The FTSE NAREIT All REITs Index climbed 5.6 percent in the first month of the year, while the S&P 500 fell 3 percent during the same period. Case noted those returns were in line with longer-term trends.
“If you look at longer term, you see that REITs typically outperform the broad stock market,” Case said. He pointed out that in the last 10 years, REIT investors have seen total returns of 9.9 percent per year. That contrasts with large cap stocks, which were up 7.6 percent in that same period, he said.
Case said most of the REIT market had a strong month. The sector leaders were self-storage REITs, which gained 9.5 percent in January, and health care REITs, which were up approximately 9.3 percent.
Case addressed concerns that the REIT stocks may be approaching a point at which they’re overvalued. That’s a tough case to make, according to Case.

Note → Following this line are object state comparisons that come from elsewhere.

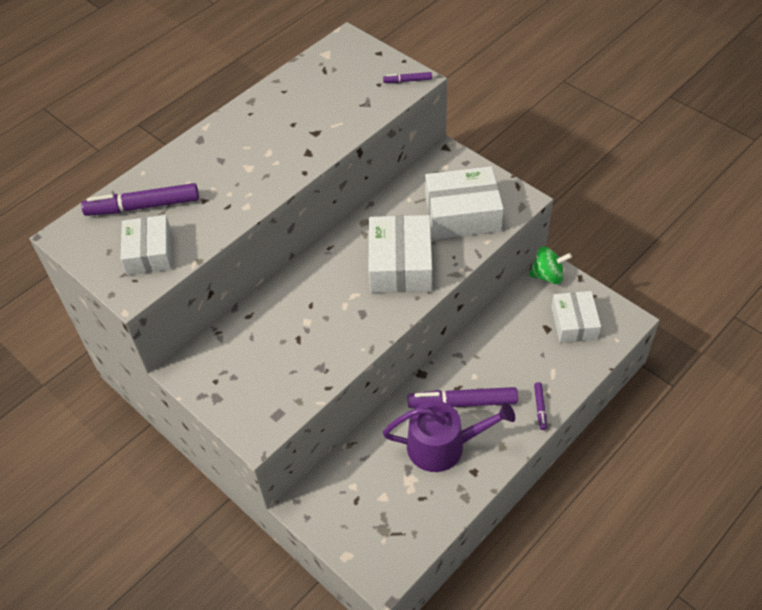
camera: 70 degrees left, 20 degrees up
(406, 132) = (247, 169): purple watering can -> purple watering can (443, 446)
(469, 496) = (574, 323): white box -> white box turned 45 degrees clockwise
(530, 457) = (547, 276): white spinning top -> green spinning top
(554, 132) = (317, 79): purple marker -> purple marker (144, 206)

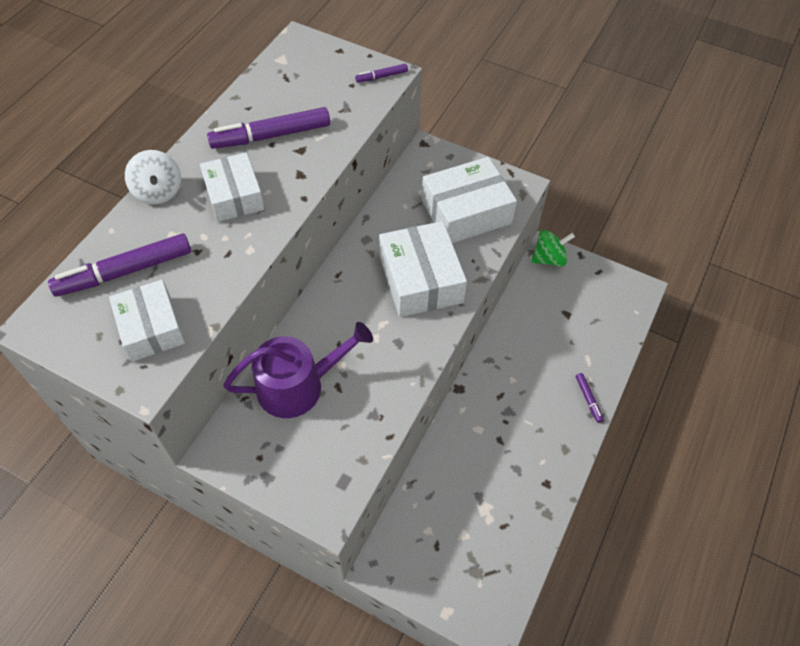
camera: 20 degrees left, 5 degrees up
(189, 148) = (158, 191): none -> white spinning top
(443, 446) = (506, 462): purple watering can -> purple watering can (298, 385)
(463, 403) = (511, 411): purple marker -> purple marker (272, 136)
(574, 323) = (590, 303): white box -> white box (234, 196)

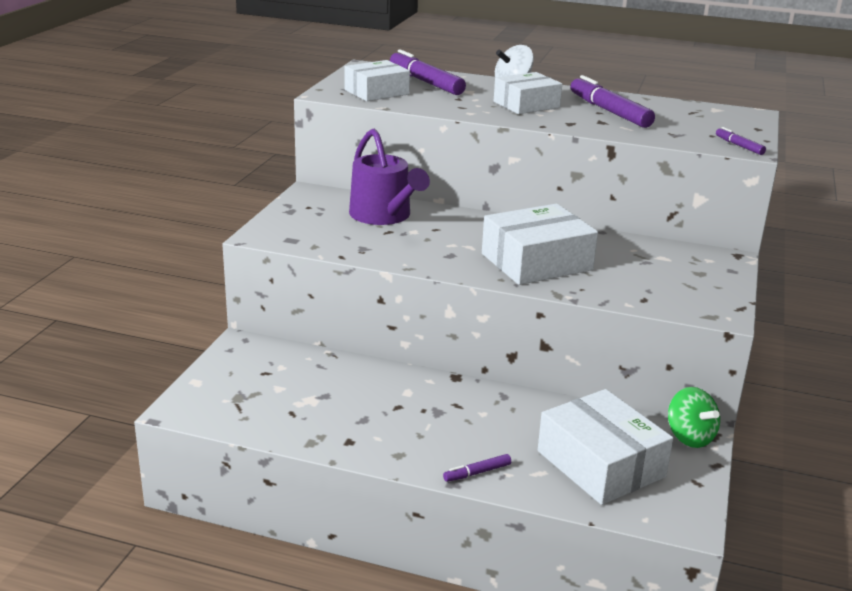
camera: 80 degrees right, 30 degrees down
(466, 212) = (651, 282): white box -> white box (601, 464)

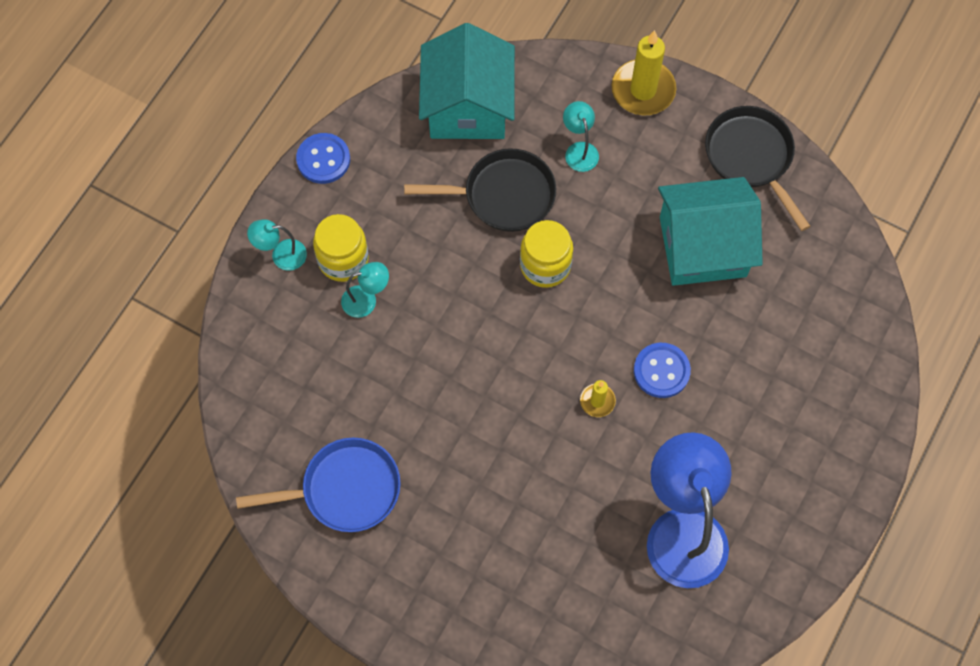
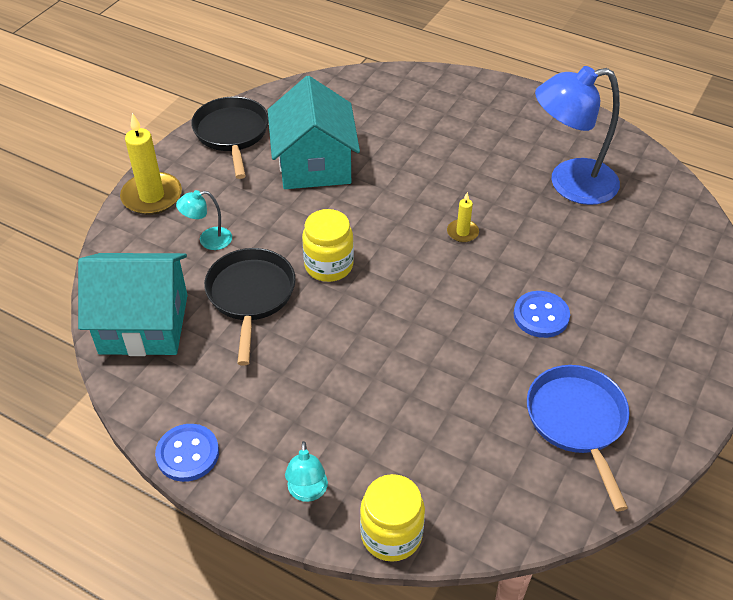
camera: 90 degrees left, 20 degrees down
(343, 260) = (316, 430): yellow jar -> yellow jar (391, 534)
(366, 300) = (364, 408): turquoise lamp -> none
(661, 371) = (431, 192): blue button -> blue button (541, 316)
(751, 157) = (232, 134): black pan -> black pan turned 105 degrees clockwise

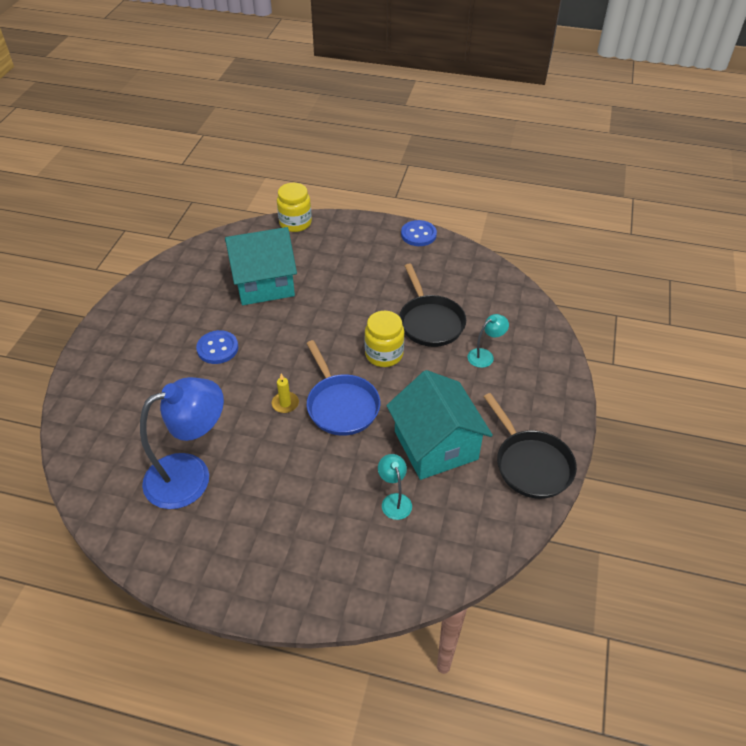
camera: 165 degrees right, 0 degrees up
(144, 324) = (490, 291): turquoise house -> turquoise house (264, 283)
(152, 196) = (555, 383): yellow candle -> none
(307, 492) = (345, 231): turquoise lamp -> turquoise lamp (394, 500)
(577, 421) = (194, 289): blue pan -> blue pan (341, 405)

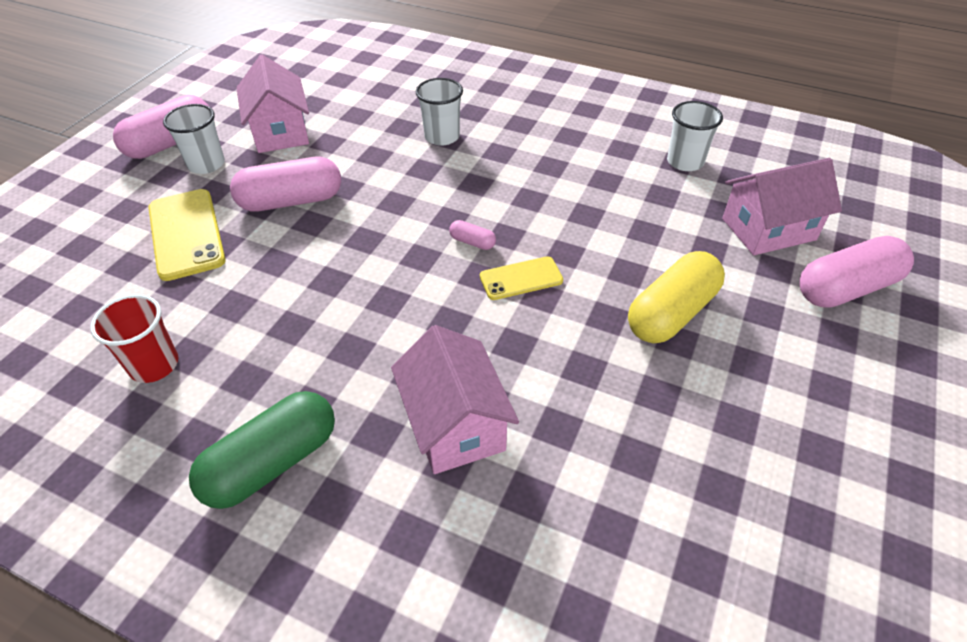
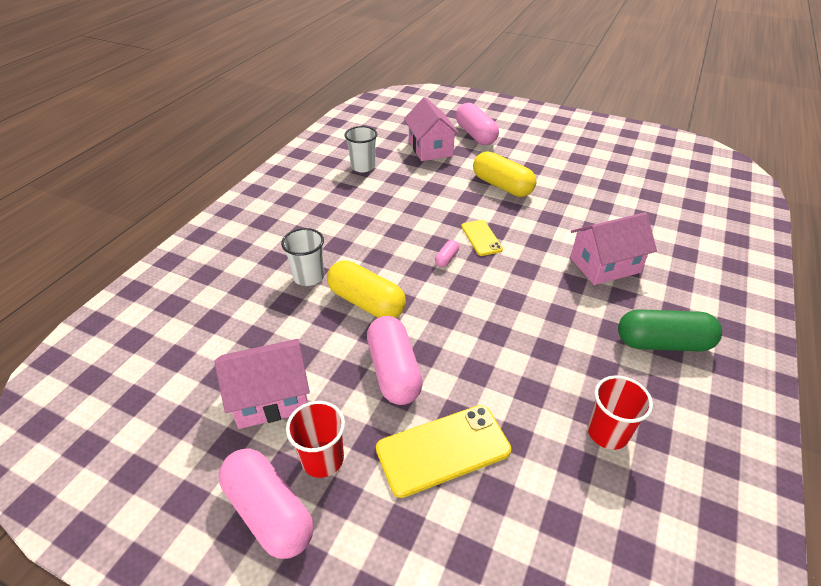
camera: 90 degrees left, 5 degrees down
(206, 164) = (322, 459): white cup -> red cup
(272, 463) = (662, 343): green capsule -> green capsule turned 45 degrees counterclockwise
(395, 178) = (366, 302): none -> yellow capsule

“I don’t think it’s very easy to support a prediction of poor performance going forward,” he said. “We’ve seen very strong news about the macroeconomic situation, and that means that demand for commercial properties—of essentially all types—is likely to increase going forward.”
Case stressed that the supply side of the real estate market generally drives its cycles.
“When we look at construction in pretty much every property type in pretty much every part of the country, we’re still below even normal levels of new construction,” he observed. “So REIT investors don’t really have any reason to be concerned about oversupply going forward, and given the strength on the demand side, REIT investors can still expect to see an imbalance that works to their benefit.”